Attorney General Jeff Jackson announced on May 5 that his office has secured $584,000 to resolve allegations of Medicaid fraud involving Crossroads, a treatment center for substance use disorders in Greensboro.
The settlement addresses concerns about improper billing practices and the misuse of taxpayer funds within the North Carolina Medicaid program. The investigation found that between 2019 and 2023, Crossroads submitted claims for urinary drug testing without allowing physicians to order less complex tests, resulting in unnecessary costs. The facility closed its clinical laboratory in 2024.
“This is the best-case scenario for addressing fraud and waste in the Medicaid program,” said Attorney General Jeff Jackson. “A managed care organization flagged something that was out of pattern, we worked with our federal partners and the U.S. Attorney’s Office for the Middle District to investigate, and the facility cooperated with us to resolve the issues and repay the Medicaid program. We’re going to protect every single dollar taxpayer dollar to ensure it goes to taxpayer healthcare.”

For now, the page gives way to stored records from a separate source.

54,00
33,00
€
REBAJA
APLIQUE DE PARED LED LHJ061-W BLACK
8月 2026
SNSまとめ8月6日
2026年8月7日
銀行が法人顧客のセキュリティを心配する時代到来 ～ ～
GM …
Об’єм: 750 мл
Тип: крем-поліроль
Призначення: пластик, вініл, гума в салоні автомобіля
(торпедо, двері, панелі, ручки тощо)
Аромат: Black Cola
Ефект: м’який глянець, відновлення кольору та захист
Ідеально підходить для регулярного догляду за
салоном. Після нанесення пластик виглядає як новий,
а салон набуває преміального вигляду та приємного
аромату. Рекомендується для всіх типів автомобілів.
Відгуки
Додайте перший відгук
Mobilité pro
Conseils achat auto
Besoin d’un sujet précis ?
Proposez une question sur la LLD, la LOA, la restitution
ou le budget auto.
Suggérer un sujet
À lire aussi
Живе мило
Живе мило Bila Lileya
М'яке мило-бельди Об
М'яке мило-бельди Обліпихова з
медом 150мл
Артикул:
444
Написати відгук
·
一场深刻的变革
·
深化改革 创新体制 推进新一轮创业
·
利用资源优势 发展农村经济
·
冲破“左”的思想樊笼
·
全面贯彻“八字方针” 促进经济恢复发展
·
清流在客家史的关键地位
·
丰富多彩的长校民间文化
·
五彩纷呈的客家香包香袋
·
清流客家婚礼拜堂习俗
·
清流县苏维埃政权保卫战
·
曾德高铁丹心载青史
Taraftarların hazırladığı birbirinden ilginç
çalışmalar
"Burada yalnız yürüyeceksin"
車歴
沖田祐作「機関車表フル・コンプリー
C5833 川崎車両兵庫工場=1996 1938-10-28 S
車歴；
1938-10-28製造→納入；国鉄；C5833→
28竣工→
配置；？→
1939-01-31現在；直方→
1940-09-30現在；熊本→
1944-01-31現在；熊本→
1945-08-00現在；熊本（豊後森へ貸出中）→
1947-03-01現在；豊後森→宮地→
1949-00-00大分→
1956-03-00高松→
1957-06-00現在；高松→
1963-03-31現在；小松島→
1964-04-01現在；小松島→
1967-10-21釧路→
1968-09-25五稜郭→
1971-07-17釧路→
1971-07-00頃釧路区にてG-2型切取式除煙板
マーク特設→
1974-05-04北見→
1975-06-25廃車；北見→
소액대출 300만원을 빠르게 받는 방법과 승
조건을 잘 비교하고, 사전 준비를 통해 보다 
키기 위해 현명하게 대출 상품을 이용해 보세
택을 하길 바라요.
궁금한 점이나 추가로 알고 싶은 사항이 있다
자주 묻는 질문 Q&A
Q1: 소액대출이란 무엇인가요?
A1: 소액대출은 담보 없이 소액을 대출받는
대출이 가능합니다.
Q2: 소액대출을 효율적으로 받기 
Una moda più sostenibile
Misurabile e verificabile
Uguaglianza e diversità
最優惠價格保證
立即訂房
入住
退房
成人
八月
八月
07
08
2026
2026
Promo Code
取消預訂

First Assistant United States Attorney Mike DeFranco said: “False claims undermine the integrity of the Medicaid program and waste valuable taxpayer dollars. It is the mission of this to identify and hold accountable providers that seek to enrich themselves and defraud taxpayers by submitting such claims. Together with our partners at the North Carolina Attorney General’s Office, we will continue to identify fraud and pursue justice on behalf of Medicaid.”

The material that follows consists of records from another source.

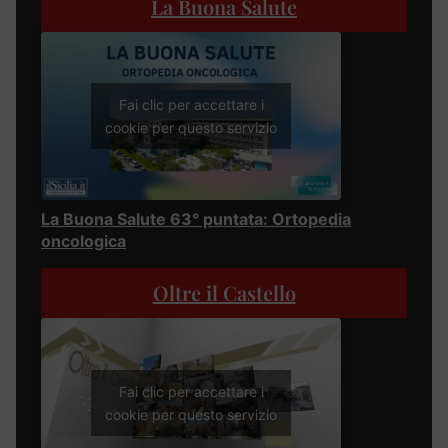
La Buona Salute
Fai clic per accettare i
cookie per questo servizio
La Buona Salute 63° puntata: Ortopedia
oncologica
Oltre il Castello
Fai clic per accettare i
cookie per questo servizio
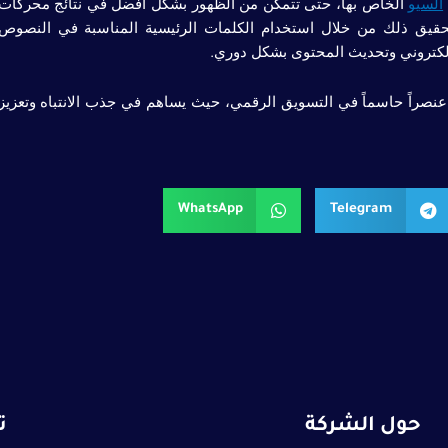
السيو
الخاص بها، حتى تتمكن من الظهور بشكل أفضل في نتائج محركات
تحقيق ذلك من خلال استخدام الكلمات الرئيسية المناسبة في النصوص
إلكتروني وتحديث المحتوى بشكل دوري.
د عنصراً حاسماً في التسويق الرقمي، حيث يساهم في جذب الانتباه وتعزيز
WhatsApp
Telegram
حول الشركة
ت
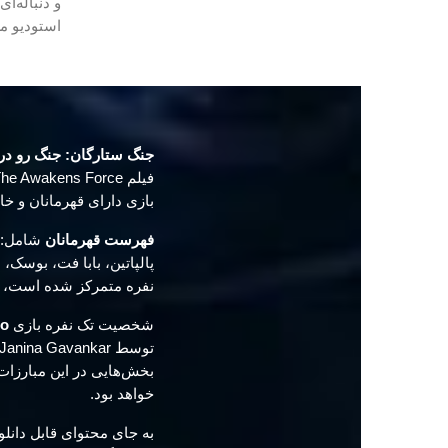
استودیو م
جنگ ستارگان: جنگ رو در ر
بازی دارای قهرمانان و خ
فهرست قهرمانان
شامل: لو
پالپاتین، بابا فت، بوسک،
نفره متمرکز شده است، بلکه اولین t DICE
شخصیت تک نفره بازی
io
بخش‌هایی در این مبارزات
خواهد بود.
به جای محتوای قابل دانلود (DLC) دیده شده در پیش از سال 2015، این 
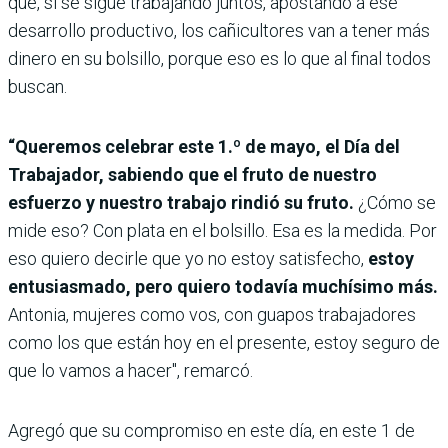
que, si se sigue trabajando juntos, apostando a ese
desarrollo productivo, los cañicultores van a tener más
dinero en su bolsillo, porque eso es lo que al final todos
buscan.
“Queremos celebrar este 1.º de mayo, el Día del
Trabajador, sabiendo que el fruto de nuestro
esfuerzo y nuestro trabajo rindió su fruto.
¿Cómo se
mide eso? Con plata en el bolsillo. Esa es la medida. Por
eso quiero decirle que yo no estoy satisfecho,
estoy
entusiasmado, pero quiero todavía muchísimo más.
Antonia, mujeres como vos, con guapos trabajadores
como los que están hoy en el presente, estoy seguro de
que lo vamos a hacer", remarcó.
Agregó que su compromiso en este día, en este 1 de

The irregular billing was first identified by Trillium Health Resources (formerly Sandhills Center), a managed care organization responsible for many North Carolinians’ Medicaid coverage. Trillium referred its findings through state channels before reaching investigators at Jackson’s office.
The federal and North Carolina False Claims Acts allow governments to recover triple damages plus civil penalties per false claim; however, officials note these are allegations only without judicial determination or admission of liability.

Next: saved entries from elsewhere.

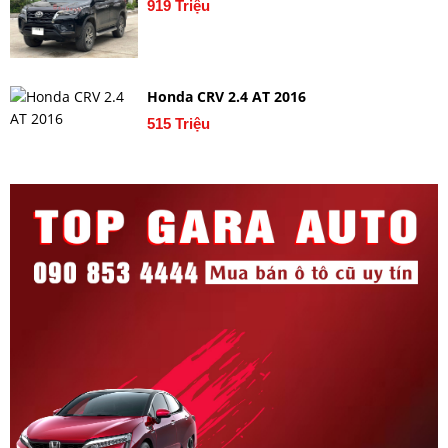
919 Triệu
Honda CRV 2.4 AT 2016
515 Triệu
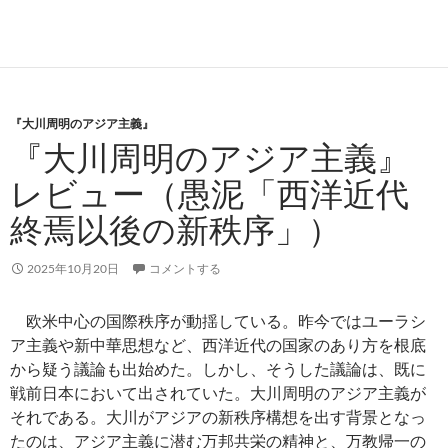
『大川周明のアジア主義』
『大川周明のアジア主義』
レビュー（愚泥「西洋近代
終焉以後の新秩序」）
2025年10月20日
コメントする
欧米中心の国際秩序が動揺している。昨今ではユーラシ
ア主義や新中華思想など、西洋近代の国家のあり方を根底
から疑う議論も出始めた。しかし、そうした議論は、既に
戦前日本において出されていた。大川周明のアジア主義が
それである。大川がアジアの新秩序構想を出す背景となっ
たのは、アジア主義に潜む万邦共栄の精神と、万教帰一の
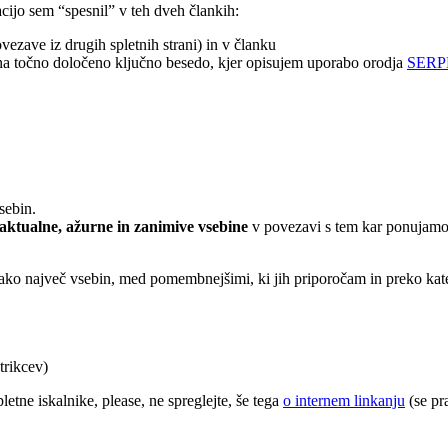
acijo sem “spesnil” v teh dveh člankih:
vezave iz drugih spletnih strani) in v članku
 na točno določeno ključno besedo, kjer opisujem uporabo orodja
SERP
vsebin.
aktualne, ažurne in zanimive vsebine
v povezavi s tem kar ponujamo in
tako največ vsebin, med pomembnejšimi, ki jih priporočam in preko kate
trikcev)
letne iskalnike, please, ne spreglejte, še tega
o internem linkanju
(se pr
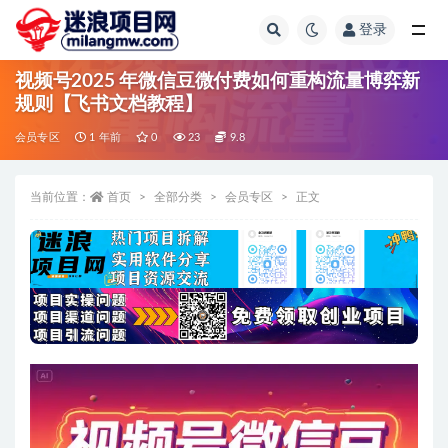
登录
全部
视频号2025 年微信豆微付费如何重构流量博弈新
规则【飞书文档教程】
会员专区
1 年前
0
23
9.8
当前位置：
首页
全部分类
会员专区
正文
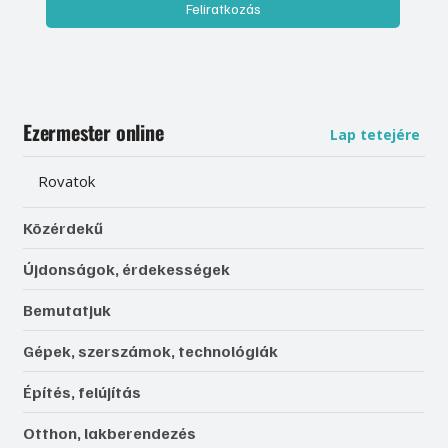
Feliratkozás
Ezermester online
Lap tetejére
Rovatok
Közérdekű
Újdonságok, érdekességek
Bemutatjuk
Gépek, szerszámok, technológiák
Építés, felújítás
Otthon, lakberendezés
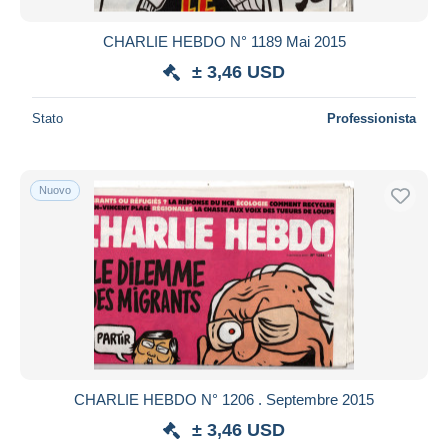
CHARLIE HEBDO N° 1189 Mai 2015
± 3,46 USD
Stato
Professionista
Nuovo
CHARLIE HEBDO N° 1206 . Septembre 2015
± 3,46 USD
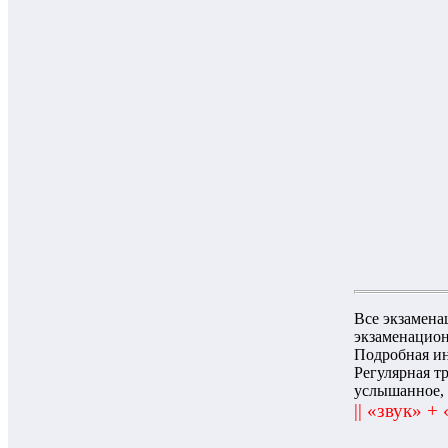
Все экзамена
экзаменацион
Подробная и
Регулярная т
услышанное, 
|| «звук» +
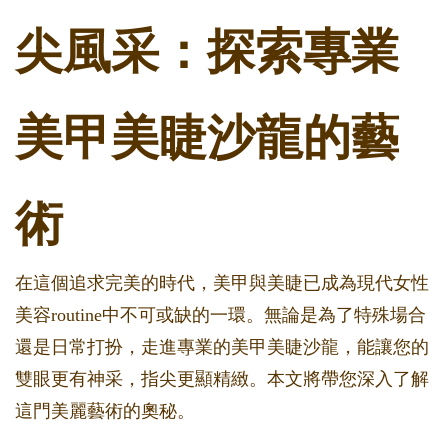
尖風采：探索專業
美甲美睫沙龍的藝
術
在這個追求完美的時代，美甲與美睫已成為現代女性
美容routine中不可或缺的一環。無論是為了特殊場合
還是日常打扮，走進專業的美甲美睫沙龍，能讓您的
雙眼更有神采，指尖更顯精緻。本文將帶您深入了解
這門美麗藝術的奧秘。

Multiple agencies participated in investigating this case: NCDOJ’s Medicaid Investigations Division (MID), U.S. Department of Health & Human Services’ Office of Inspector General, N.C. Division of Health Benefits Office of Compliance & Program Integrity as well as Clinical Policy Section, Trillium Health Resources’ Special Investigations Unit, according to the official website.
MID investigates health care provider fraud as well as patient abuse or neglect in facilities funded by Medicaid throughout North Carolina under authority granted by federal law; since inception it has recovered over $1.2 billion for restitution or penalties benefiting public programs including schools statewide according to the official website.